Msg 5069, Level 16, State 1, Line 1
ALTER DATABASE statement failed.
Msg 5125, Level 24, State 2, Line 1
File ‘C:\SUS.mdf’ appears to have been truncated by the operating system. Expected size is 5120 KB but actual size is 5112 KB.
Msg 3414, Level 21, State 1, Line 1
An error occurred during recovery, preventing the database ‘SUS’ (database ID 12) from restarting. Diagnose the recovery errors and fix them, or restore from a known good backup. If errors are not corrected or expected, contact Technical Support.
Ok – so what’s your question? EMERGENCY-mode repair is documented as not being infallible – you corrupted the data file in a way that prevented it working.
If we change page_verify to None, can we read page failed with error 824.

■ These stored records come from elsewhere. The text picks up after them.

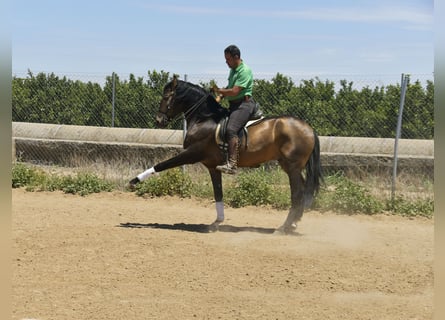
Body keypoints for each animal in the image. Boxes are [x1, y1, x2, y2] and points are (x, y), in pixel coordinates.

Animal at [126, 76, 320, 234]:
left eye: (166, 97)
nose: (159, 120)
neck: (204, 118)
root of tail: (309, 128)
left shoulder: (191, 154)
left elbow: (161, 164)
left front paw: (134, 181)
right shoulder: (212, 166)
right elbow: (218, 193)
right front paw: (217, 223)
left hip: (292, 167)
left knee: (297, 194)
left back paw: (284, 227)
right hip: (290, 166)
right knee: (301, 192)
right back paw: (293, 223)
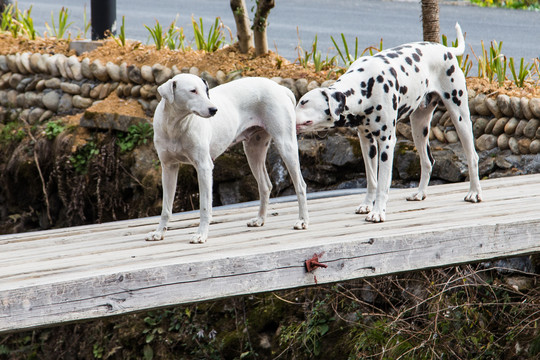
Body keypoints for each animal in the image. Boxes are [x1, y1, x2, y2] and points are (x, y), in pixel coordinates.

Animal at [147, 73, 308, 243]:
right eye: (193, 91)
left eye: (206, 90)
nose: (214, 109)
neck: (175, 125)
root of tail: (280, 88)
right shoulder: (168, 168)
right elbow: (166, 208)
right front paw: (158, 233)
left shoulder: (204, 167)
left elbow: (204, 206)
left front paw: (201, 234)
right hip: (253, 150)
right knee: (265, 185)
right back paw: (259, 220)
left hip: (286, 146)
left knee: (300, 185)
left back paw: (302, 221)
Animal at [298, 22, 484, 222]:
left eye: (303, 102)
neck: (363, 86)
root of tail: (446, 49)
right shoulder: (367, 143)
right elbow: (372, 180)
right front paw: (367, 205)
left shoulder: (386, 143)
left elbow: (382, 183)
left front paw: (378, 212)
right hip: (418, 129)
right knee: (427, 161)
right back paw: (420, 193)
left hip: (460, 118)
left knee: (472, 156)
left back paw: (474, 193)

No – as the buffer pool won’t test for page checksum or torn page failures.
I have set up alerts to pick up any 3043 error thrown by the backup jobs (which run WITH CHECKSUM). Early today we received one from a transaction log backup and a few minutes ago ran DBCC CHECKDB WITH NO_INFOMSGS on the database that had complained. It did not return any errors.

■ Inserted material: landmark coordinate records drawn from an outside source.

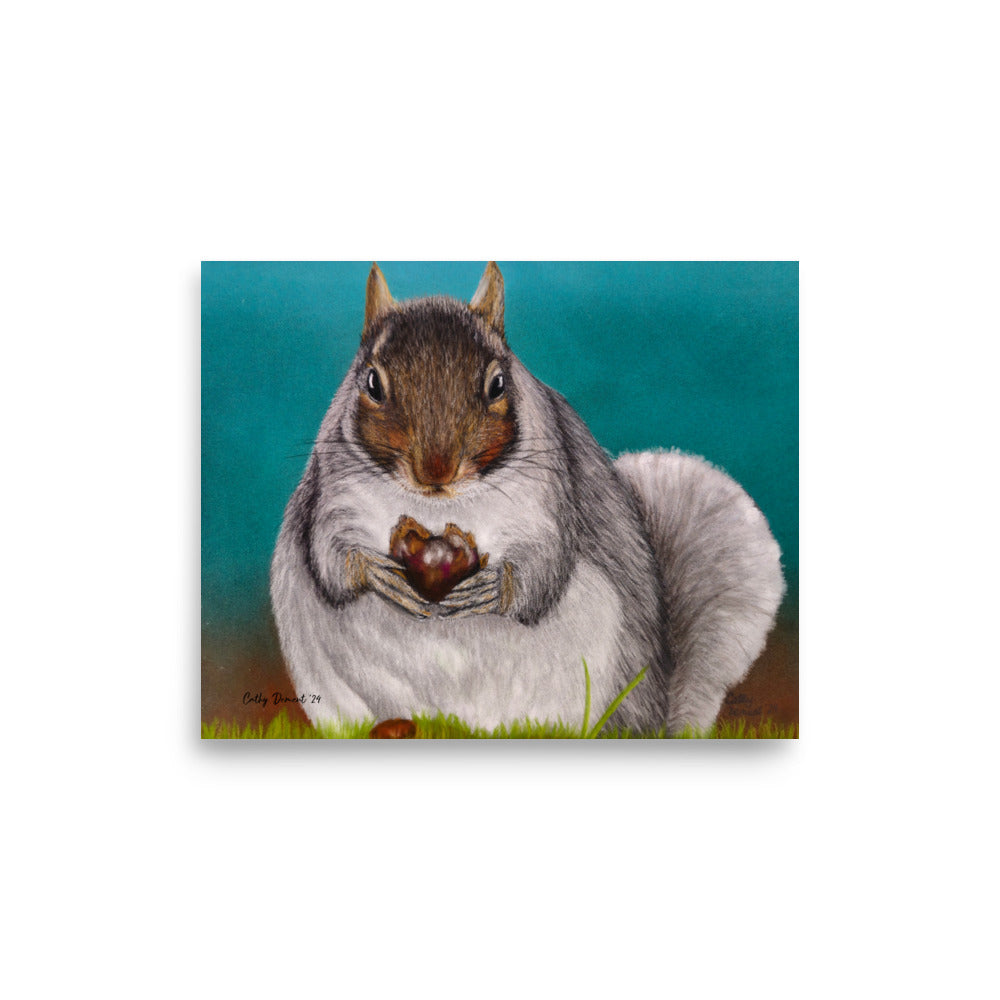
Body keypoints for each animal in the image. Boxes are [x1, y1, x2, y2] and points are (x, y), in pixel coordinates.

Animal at [270, 262, 785, 735]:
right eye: (372, 383)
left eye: (498, 383)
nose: (436, 471)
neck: (439, 506)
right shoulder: (334, 494)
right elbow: (330, 557)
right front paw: (377, 572)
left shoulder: (550, 499)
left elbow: (546, 566)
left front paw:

Could you explain what might have happened with the bad checksum that triggered the error?
Thanks in advance,
It’s likely that whatever corruption existed at the time the backup failed was no longer part of the database when you ran the DBCC CHECKDB. A page might have been deallocated, so DBCC CHECKDB wouldn’t have any cause to read it.
inin my case, I have a 580 GB .Bak file (.mdf, .ndf, ldf) corrupted.
do you know of a way to extract ndf only?
No, you can’t restore an NDF on it’s own from a backup without restoring the entire primary filegroup first.
Respected Paul sir,
Please I faced the issue where drive got full because of long running transaction in simple recovery model in sql 2012 and dB went into Recovery.(how the dB changed its state itself means it went offline and then online )
Please wnat to know when drive space was not there and it needed to rollback, it should have gone into recovery pending state , while it went into Recovery state.
What would have happened if the sufficient space wouldn’t be there while it started Recovery, it was waste of resources.
The log manager reserves enough space in the log to always be able to rollback transactions if the log runs out of space.